Meet Kevin Abstract, the 20 year old LA pop star making songs for outcasts. He writes queer love stories and high school myths in a post- Frank Ocean universe.


His debut album MTV1987 was released in 2014, and received attention from a number of major music blogs and magazine publications. His influences include Frank Ocean, Kanye West, Tyler the Creator, Kid Cudi, Shia Labeouf, Paul Thomas Anderson, Kurt Cobain, Justin Timberlake, Childish Gambino, Evan Spiegel, Steve Jobs and Quentin Tarantino.

In March 2016, Abstract opened for the band The Neighbourhood in England on a week-long tour in Portsmouth, Birmingham, Manchester, and London. The final show was shown on Periscope and teased his new album They Shoot Horses, due out later in 2016. He also confirmed that his next single would be Empty.

At the end of June, Kevin announced that he had changed the title of his upcoming album to American Boyfriend and that it would still be coming later in the year.

Listen and watch the amazing, Palo Alto-esque music video for Empty:

The video for “Empty,” which he directed himself, takes place in a Stranger Things-y suburb and finds him getting head from a fully-uniformed football player to the shock of the athlete’s girlfriend. “I don’t know what it is that I love so much about high school, but I’m attached,” he said. “The empty hallways. The teachers. They made me feel so much. Even if [some of it] was bad.”

Growing up, Abstract was something of an outlier, and remembers white peers giving him what they thought were compliments, saying he wasn’t “like the other black kids.” Like many modern outcasts, he found solace forging a persona on the internet, rapping over YouTube instrumentals and uploading them to MySpace when he was 11. He ran away at 15, lived with a friend’s family for a year, and found his way to Georgia to stay with his older sister, before eventually moving back to Texas and falling in with a crew of like-minded music nerds.


His new album ‘American Boyfriend: A Suburban Love Story’ is out TODAY! Prior to the release of the LP, Abstract tweeted ‘i need everyone to listen to mellon collie and the infinite sadness before american boyfriend comes out tomorrow night, please’. The Smashing Pumpkins album is one of the most important and artistically ambitious albums of the ’90s, and an album of which Abstract (real name Ian Simpson) would have grew up with.

American Boyfriend feels like something of a salute to Ocean, not just in its glittering sound, but in lyrics which are messily confessional. The words center on his high school years living on the outskirts of a mostly white Texas suburb and the first boy he ever fell in love with, a college student he met in New York last year. “Showed me obscure bands he was into/ His mom in the dining room/ We’re in the bedroom,” he sings on “Seventeen.” “Football pads become a memory/ He changed me for the better.”

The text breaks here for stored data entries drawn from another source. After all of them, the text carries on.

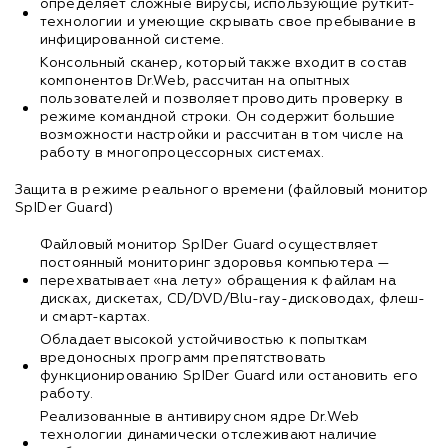
определяет сложные вирусы, использующие руткит-
технологии и умеющие скрывать свое пребывание в
инфицированной системе.
Консольный сканер, который также входит в состав
компонентов Dr.Web, рассчитан на опытных
пользователей и позволяет проводить проверку в
режиме командной строки. Он содержит большие
возможности настройки и рассчитан в том числе на
работу в многопроцессорных системах.
Защита в режиме реального времени (файловый монитор
SpIDer Guard)
Файловый монитор SpIDer Guard осуществляет
постоянный мониторинг здоровья компьютера —
перехватывает «на лету» обращения к файлам на
дисках, дискетах, CD/DVD/Blu-ray-дисководах, флеш-
и смарт-картах.
Обладает высокой устойчивостью к попыткам
вредоносных программ препятствовать
функционированию SpIDer Guard или остановить его
работу.
Реализованные в антивирусном ядре Dr.Web
технологии динамически отслеживают наличие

The album is executive produced by Frank Ocean-collaborator Michael Uzowuru, who first connected with Abstract on Twitter. Abstract says they don’t talk about Ocean much, but Uzowuru brings a gravity to American Boyfriend that’s reminiscent of Ocean, all sentimental strings and melodramatic choirs.


But Abstract has enough of his own niche inspirations that the art feels like his own, and the album is a satisfying mix of shoegaze, pop, and emo. “A little bit of Goo Goo Dolls, Sunny Day Real Estate, Vanessa Carlton — stuff you would hear in a Chili’s,” Abstract said of the record’s pastiche of influences.

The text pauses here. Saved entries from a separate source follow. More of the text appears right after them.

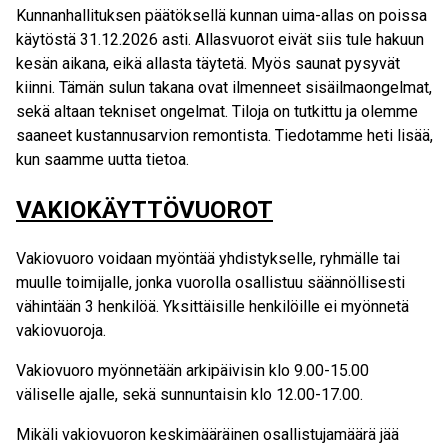
Kunnanhallituksen päätöksellä kunnan uima-allas on poissa
käytöstä 31.12.2026 asti. Allasvuorot eivät siis tule hakuun
kesän aikana, eikä allasta täytetä. Myös saunat pysyvät
kiinni. Tämän sulun takana ovat ilmenneet sisäilmaongelmat,
sekä altaan tekniset ongelmat. Tiloja on tutkittu ja olemme
saaneet kustannusarvion remontista. Tiedotamme heti lisää,
kun saamme uutta tietoa.
VAKIOKÄYTTÖVUOROT
Vakiovuoro voidaan myöntää yhdistykselle, ryhmälle tai
muulle toimijalle, jonka vuorolla osallistuu säännöllisesti
vähintään 3 henkilöä. Yksittäisille henkilöille ei myönnetä
vakiovuoroja.
Vakiovuoro myönnetään arkipäivisin klo 9.00-15.00
väliselle ajalle, sekä sunnuntaisin klo 12.00-17.00.
Mikäli vakiovuoron keskimääräinen osallistujamäärä jää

 My favourite tracks on the album are ‘Runner’, ‘Seventeen’, ‘Blink’ and hip-hop orientated ‘I Do (End Credits)’. The album has a very movie soundtrack feel to it, and would perfectly accompany an indie teen rom-com type movie. The tracks are relatable, he speaks about love, he speaks about anxiety, he speaks of his parents homophobia and his friend’s racism towards him. Abstract is at his most honest here, wearing his heart on his sleeve for all to see.

Don’t sleep on Kevin Abstract, he is determined to make it to the top and he is moving at a supersonic rate. He is on his way to changing the world, an artist for a generation of outcasts, we need Kevin Abstract.

 Anyone paying attention to Kevin Abstract’s tweets over the last year knows he hasn’t been quiet about intentions of becoming a pop star. He wants to go Top 10 on iTunes, win a VMA, cover magazines, and, well,”get famous and disappear.”

 This isn’t a hip-hop album. And it has ambitions of reaching far outside the walls of Tumblr pages and SoundCloud uploads. American Boyfriend is full of pretty guitars, smooth melodies, and poignant, vulnerable songwriting. Or, in his own words, “my new record is pop as fuck.”